======== DATASET RECORDS ========

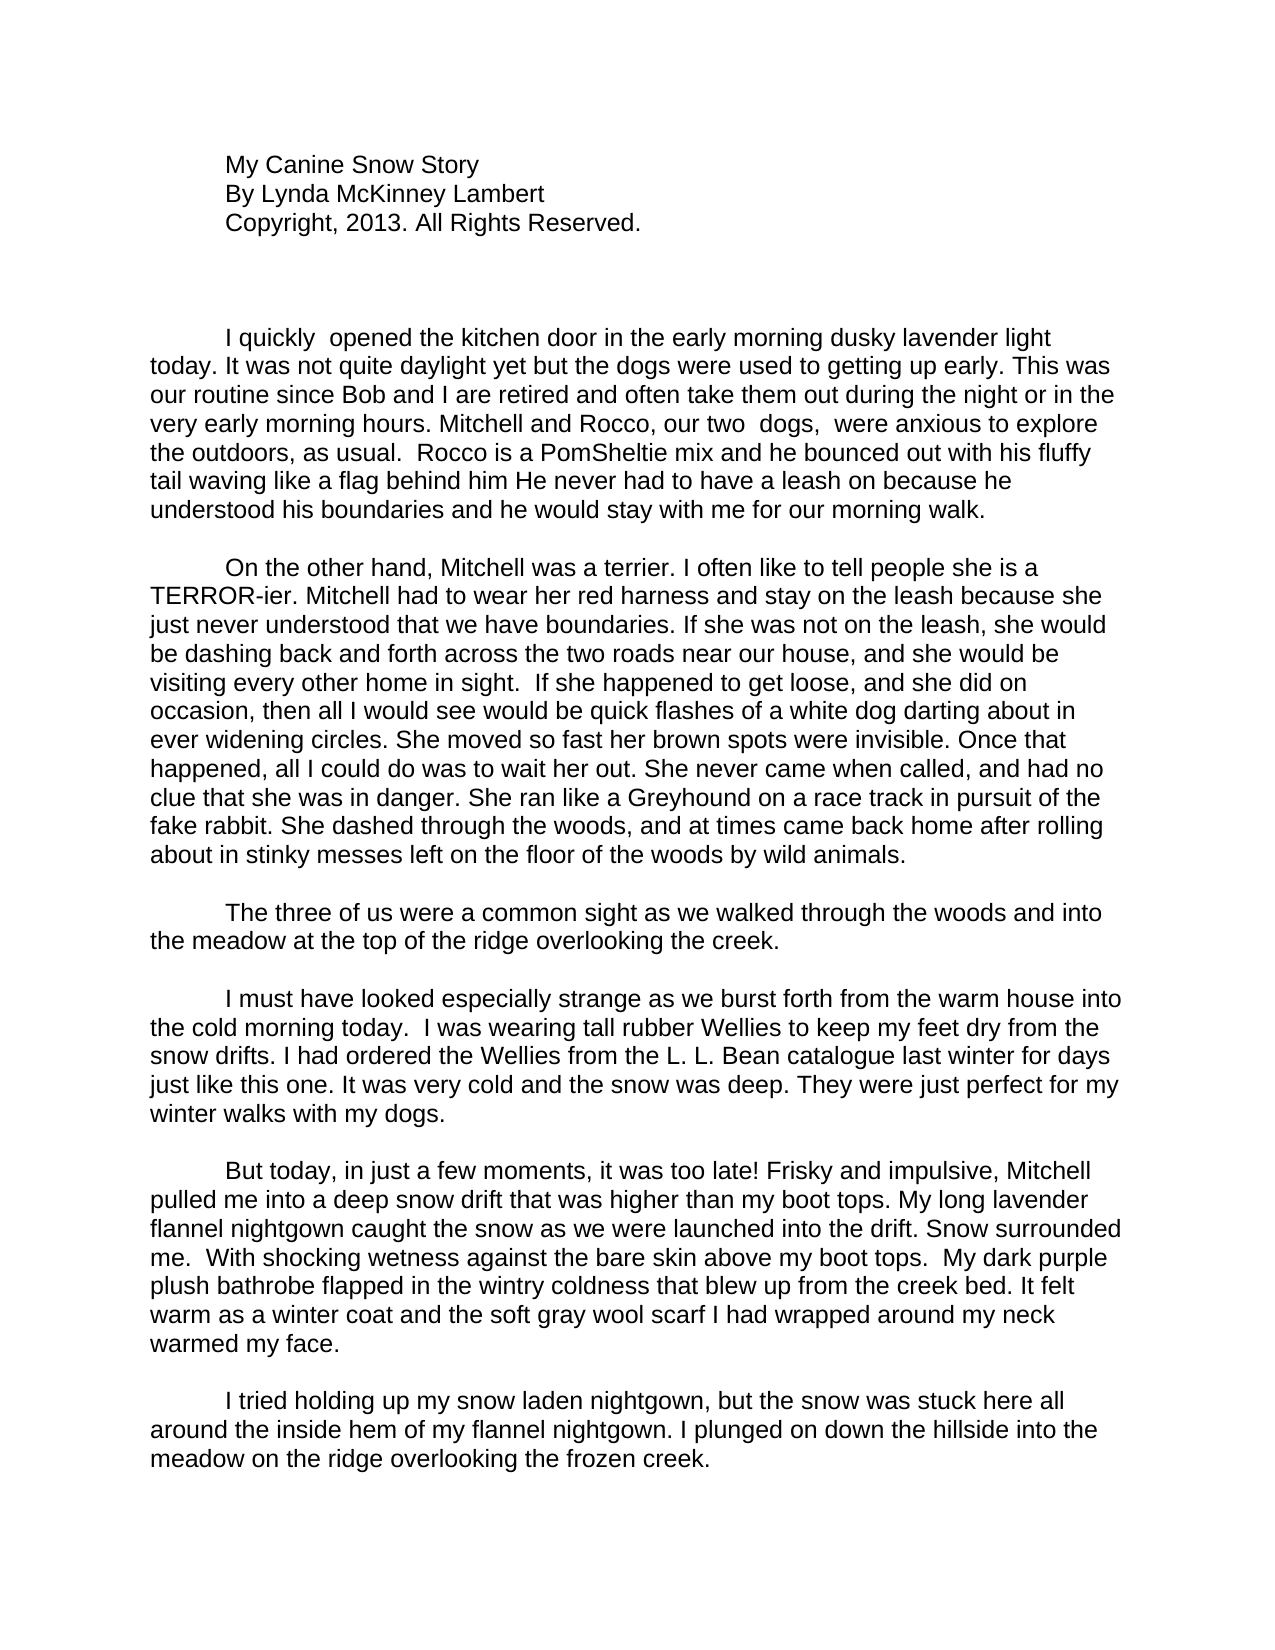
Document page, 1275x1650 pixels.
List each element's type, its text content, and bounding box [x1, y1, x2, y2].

========
======== DATASET RECORDS ========

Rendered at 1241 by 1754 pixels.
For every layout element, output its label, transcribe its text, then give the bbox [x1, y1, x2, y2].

========
======== DATASET RECORDS ========

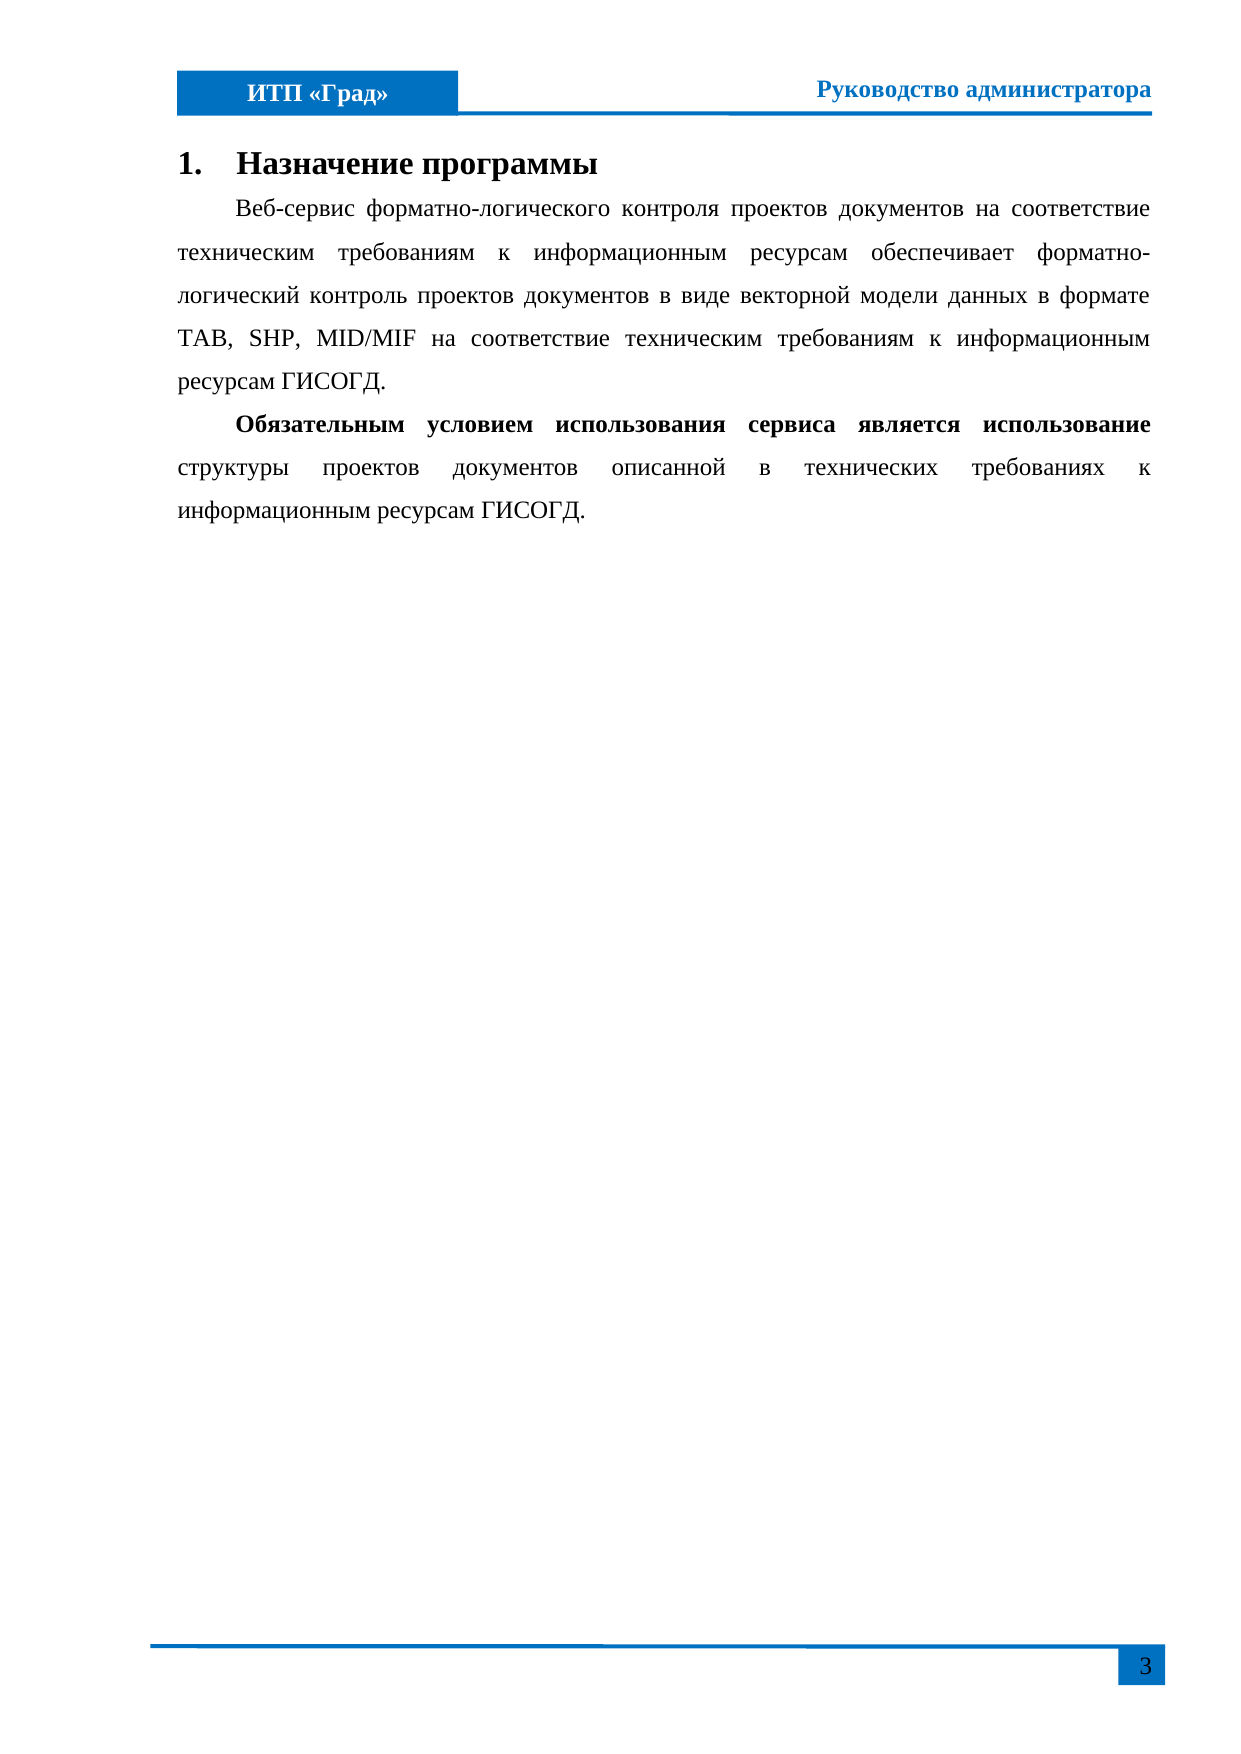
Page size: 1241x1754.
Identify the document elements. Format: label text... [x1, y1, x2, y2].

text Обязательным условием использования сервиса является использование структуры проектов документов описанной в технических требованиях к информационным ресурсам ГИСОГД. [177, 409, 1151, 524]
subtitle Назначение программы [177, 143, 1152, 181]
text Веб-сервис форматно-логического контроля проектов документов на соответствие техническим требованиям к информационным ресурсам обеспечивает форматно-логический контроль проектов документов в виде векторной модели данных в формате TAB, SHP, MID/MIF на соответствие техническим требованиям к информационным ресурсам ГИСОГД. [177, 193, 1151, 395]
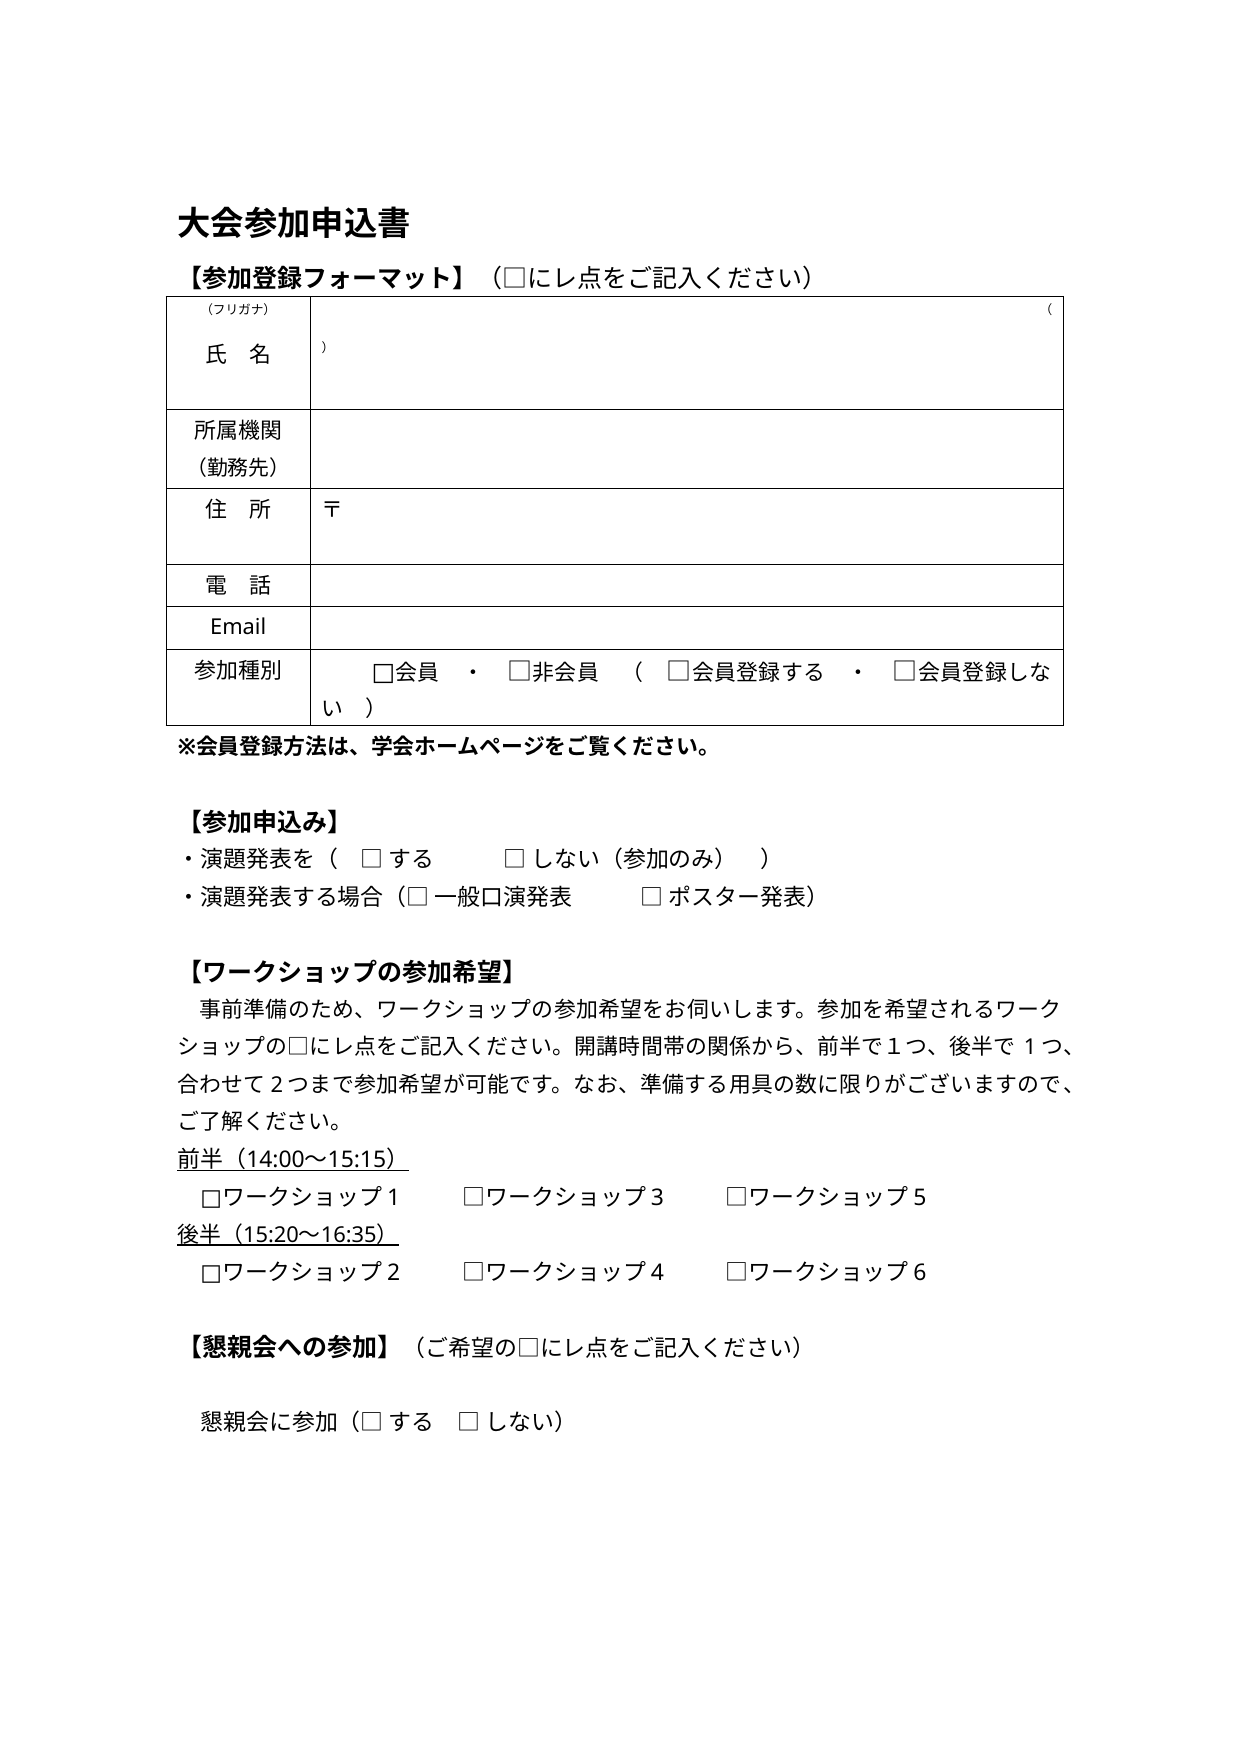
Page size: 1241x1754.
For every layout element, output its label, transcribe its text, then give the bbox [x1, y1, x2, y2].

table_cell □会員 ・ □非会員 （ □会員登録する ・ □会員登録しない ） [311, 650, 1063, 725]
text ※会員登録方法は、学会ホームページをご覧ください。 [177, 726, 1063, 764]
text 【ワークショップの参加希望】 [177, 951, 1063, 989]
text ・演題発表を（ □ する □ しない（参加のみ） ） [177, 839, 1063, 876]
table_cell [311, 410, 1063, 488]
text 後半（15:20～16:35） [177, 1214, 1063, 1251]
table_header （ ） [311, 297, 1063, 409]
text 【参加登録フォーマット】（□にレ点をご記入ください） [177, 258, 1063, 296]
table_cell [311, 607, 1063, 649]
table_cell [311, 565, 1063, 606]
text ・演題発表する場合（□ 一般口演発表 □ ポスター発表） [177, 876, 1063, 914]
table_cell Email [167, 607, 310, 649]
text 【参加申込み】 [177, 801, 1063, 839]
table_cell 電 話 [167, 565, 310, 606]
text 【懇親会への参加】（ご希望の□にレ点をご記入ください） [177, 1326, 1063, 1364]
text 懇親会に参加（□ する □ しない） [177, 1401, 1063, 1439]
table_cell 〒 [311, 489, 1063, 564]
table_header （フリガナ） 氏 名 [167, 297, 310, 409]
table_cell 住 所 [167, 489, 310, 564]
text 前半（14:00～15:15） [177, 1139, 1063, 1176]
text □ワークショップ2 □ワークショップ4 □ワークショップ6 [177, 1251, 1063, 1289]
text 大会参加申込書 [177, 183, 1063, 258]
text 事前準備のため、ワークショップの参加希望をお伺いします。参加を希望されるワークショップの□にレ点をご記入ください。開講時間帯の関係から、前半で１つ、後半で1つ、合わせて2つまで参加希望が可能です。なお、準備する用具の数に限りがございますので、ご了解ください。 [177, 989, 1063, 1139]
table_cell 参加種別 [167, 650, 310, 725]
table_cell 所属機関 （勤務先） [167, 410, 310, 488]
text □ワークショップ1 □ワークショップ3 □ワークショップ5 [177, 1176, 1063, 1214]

========

EXERCISE DESCRIPTION> What you give back should be exactly the lines of the data above from the line with "Document page, 1275x1650 pixels." through the line with "List each element's", both of those included, and nothing more.

TASK RESULT>
Document page, 1275x1650 pixels.
List each element's type, its text content, and bounding box [x1, y1, x2, y2].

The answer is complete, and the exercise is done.